We need to encourage growth in the numbers of songbirds and other species through a range of measures, not least by controlling predators to sustainable numbers. Buzzards are everywhere; I counted nine in the area over the wood behind my house last Sunday. They do not just pick up carrion; magpies play havoc with the local songbird population while goosanders, mergansers and cormorant numbers have exploded over recent years with dire consequences for the stocks of their prey species, namely salmonids and other fish. From these comments, noble Lords will no doubt realise that I am unlikely to be on Chris Packham’s Christmas card list.

I believe the Environment Agency should be broken up, with waste issues being transferred to local authorities, and the National Rivers Authority should be re-established to oversee and police the country’s water resources and deal with issues relating to flooding. This worked very well in the past.

A special case should be made for the less-favoured and challenging farming areas and their communities. These are some of the most beautiful and iconic parts of our nation and support a wide range of flora and fauna. Income in these areas is derived from farming certain breeds of livestock with special qualities and producing specialist wools, meats and cheeses. Tourism is a major driver of those far-off local economies, an integral part of which are the shooting and fishing sports that attract substantial sums of foreign and home-based money, supporting local people with employment, hotels, B&Bs, filling stations and shops, to name but a few. I recommend noble Lords to take a trip to towns like Leyburn and Hawes and see what they have done.

Recently the BBC’s “Countryfile” programme featured a small community in a less-favoured hill area in the north of England where, threatened with the demise of its rural bus service and closure of its post office and shop, pub and filling station, and therefore faced with the possible exodus of local inhabitants, the community resolved to get together and run the lot. The bus service and filling station help to subsidise the loss-making parts of the enterprise. Surely this is the way forward in such communities, so why do the Government not consider setting up a scheme to soft-fund such initiatives with seed capital? Such a scheme could perhaps be part-funded by a levy on wind turbines.

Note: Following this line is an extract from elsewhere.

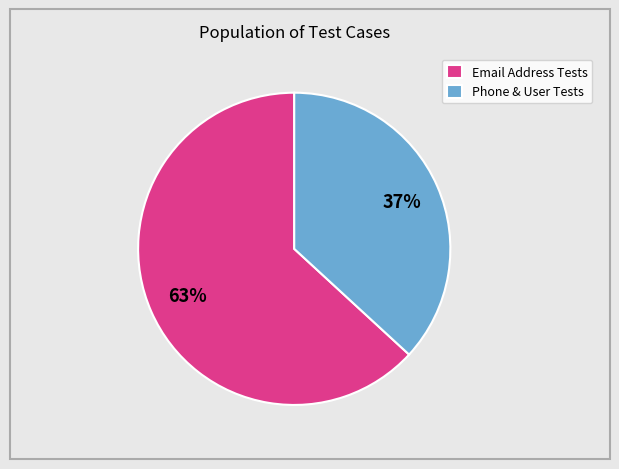

To the nearest percent, what portion does Phone & User Tests represent?

37%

This country is a world leader in animal welfare. We produce and sell, at home and abroad, our finest beef, lamb, pork and other meats, which we produce to the highest standards. So why on earth will the Government not ban non pre-stunned ritual slaughter? The veterinary profession judges it to be cruel, many of the public are appalled by it and I personally find it completely abhorrent. I would never send an animal of mine to such an end. Both the NFU and the Government seem keen to ignore the issue, possibly because we export to countries that require meat that is ritually slaughtered. However, this is a serious animal welfare problem that simply must be addressed. What discussions on this issue have my noble friend and his department had with the various religious groups that require ritual slaughter, and what was the outcome of those discussions?

In conclusion, we in this country have the most superb opportunity to improve and support agriculture, the natural environment, our rural communities and animal welfare post Brexit. We must grab it with both hands.